Transfer to cryotubes and store in -80℃ freezer indefinitely.
Preparing stock solutions
Basic solutions:
500 mM tricine: 8.96 g in 100 mL water.
1 M KCl: 7.45 g in 100 mL water.
1 M MgCl2x6H2O: 20.3 g in 100 mL water.
"PBSA": 1% BSA in 1X PBS: 0.01g BSA / 1 mL 1X PBS, pH 7.4.
“PBSAi”: Add 125uL of RNase inhibitor (40U/uL, 1U/uL final) to 5mL of PBSA.
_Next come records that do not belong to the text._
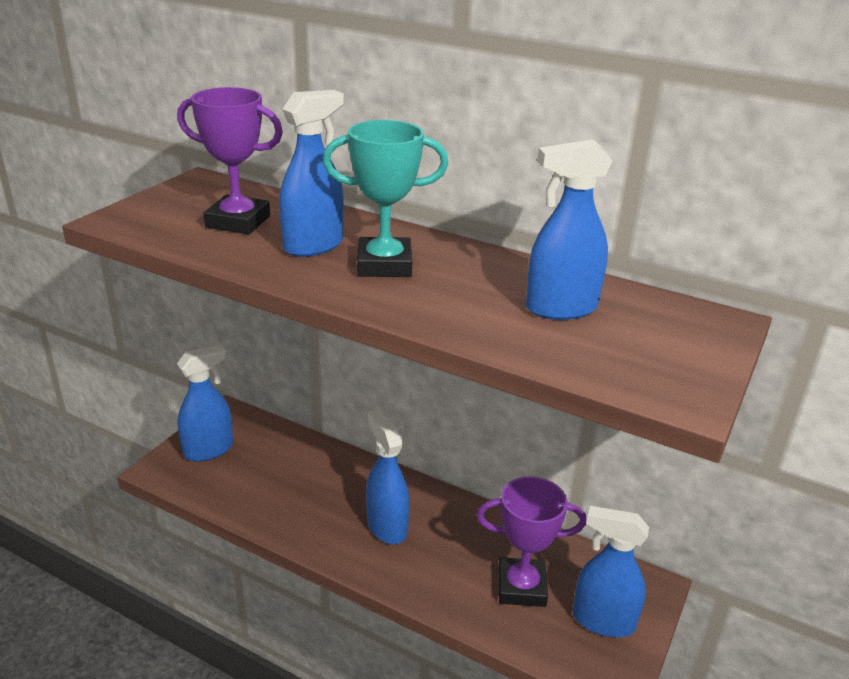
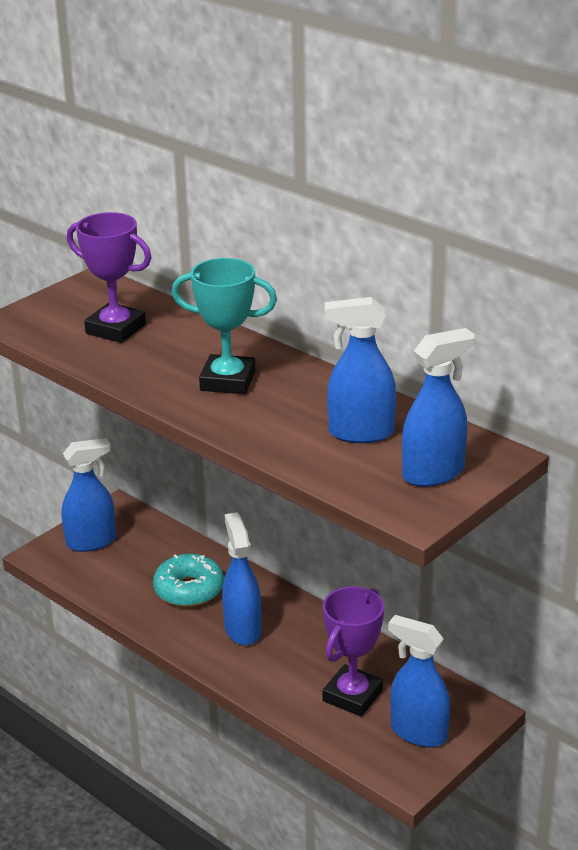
camera: 15 degrees right, 0 degrees up
blue spray bottle [279,90,344,257] -> blue spray bottle moved to [402,328,475,487]
purple trophy [477,476,587,607] -> purple trophy turned 75 degrees counterclockwise [323,587,384,716]
none -> turquoise donut [153,554,224,607]

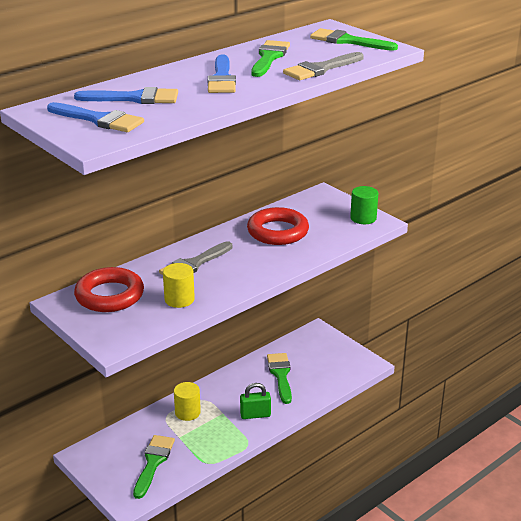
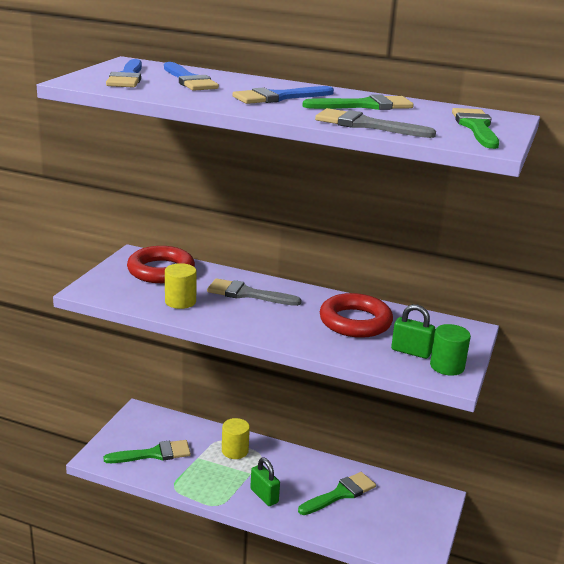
camera: 60 degrees right, 5 degrees down
none -> green padlock [391,304,435,359]

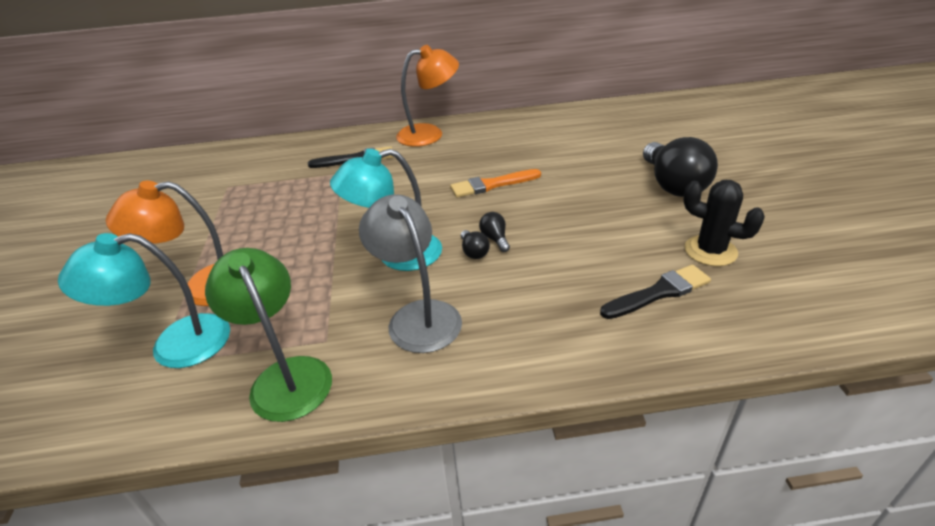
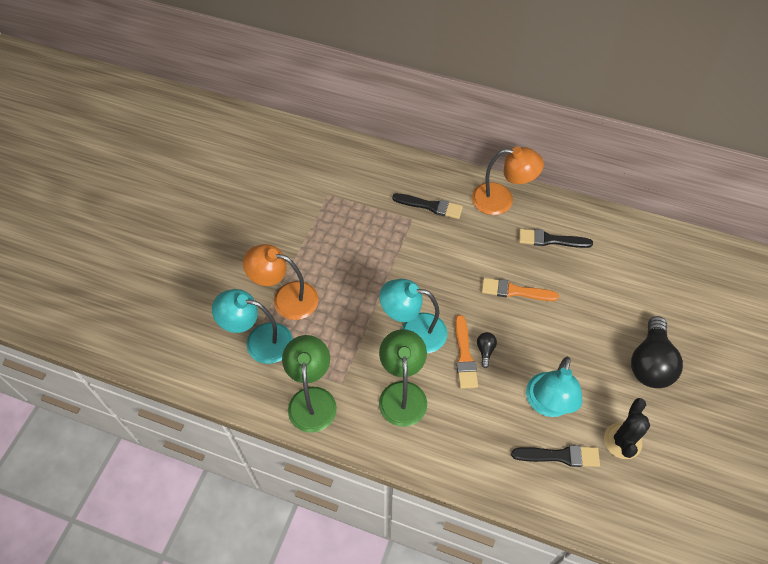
camera: 25 degrees right, 20 degrees up
grey lamp [359,194,462,353] -> green lamp [379,329,427,427]
black light bulb [461,230,490,259] -> orange brush [455,315,478,389]
black cactus [683,180,765,266] -> black cactus turned 45 degrees clockwise [604,398,650,459]
none -> black brush [519,229,593,248]
none -> turquoise lamp [526,357,583,417]

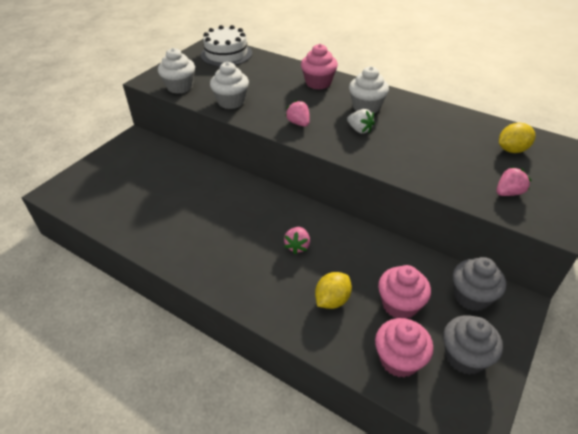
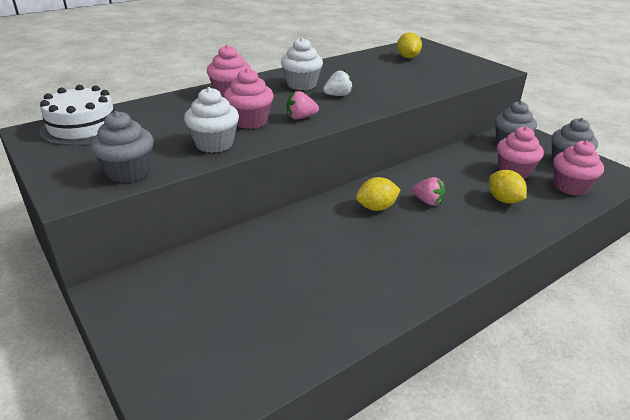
camera: 70 degrees left, 10 degrees down
white cupcake [158,48,195,94] -> grey cupcake [91,111,154,183]
pink strawberry [496,167,532,196] -> none
none -> pink cupcake [224,68,274,129]
none -> yellow lemon [356,177,400,211]

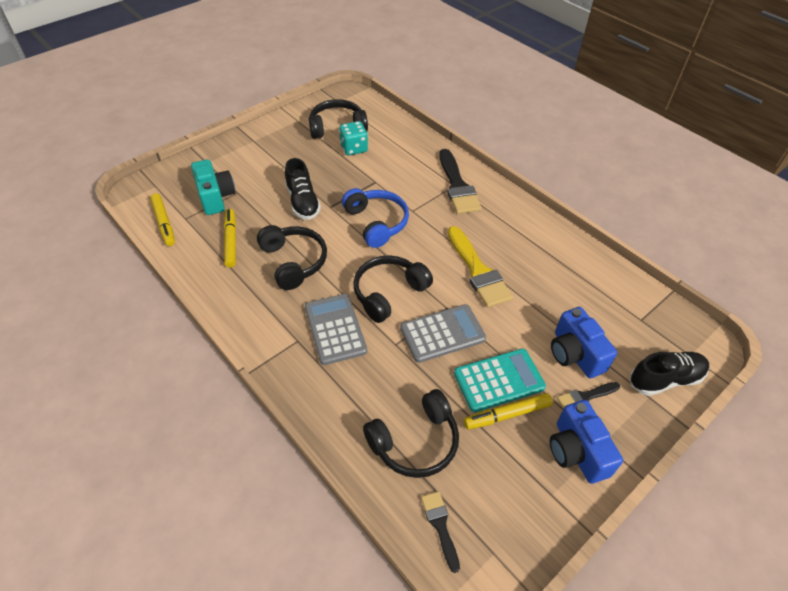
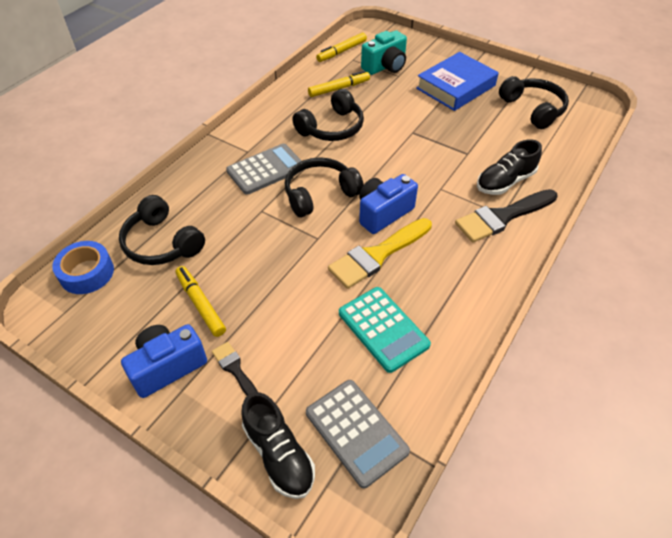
camera: 75 degrees right, 0 degrees up
black shoe [285,158,321,220] -> black shoe moved to [477,139,542,195]
turquoise dice [339,121,368,155] -> none
blue headphones [342,188,409,248] -> none
black headphones [353,255,433,323] -> black headphones turned 60 degrees counterclockwise [285,157,364,218]
grey calculator [400,304,486,363] -> grey calculator moved to [306,380,410,488]
black brush [421,491,460,573] -> blue tape [52,241,114,294]
turquoise calculator [454,349,546,412] -> turquoise calculator moved to [339,287,431,373]
blue camera [551,307,617,378] -> blue camera moved to [359,174,418,234]
none -> blue book [416,52,499,111]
GD: Add 24 mL tricine, 15 mL KCl, 3 mL MgCl2x6H2O to 50 mL water. Adjust to pH 7.8 with 1 M KOH and make up to 100 mL. Keep at room temperature.
GH: Dissolve 8.5 g of sucrose in 50 mL of water. Add 4 mL tricine, 2.5 mL KCl and 0.5 mL MgCl2x6H2O. Adjust to pH 7.8 with 1 M KOH and make up to 100 mL. Keep at 4°C.
G30: combined 6mL of G60 ("Optiprep") with 1.2mL of GD. Mix thoroughly. Lastly, add 4.8mL of GH.
Nuclei EZ lysis buffer + RNase inhibitor (1 U/uL final): combined 7mL of EZ Lysis buffer with 175uL of RNase inhibitor (40 units per uL) per village.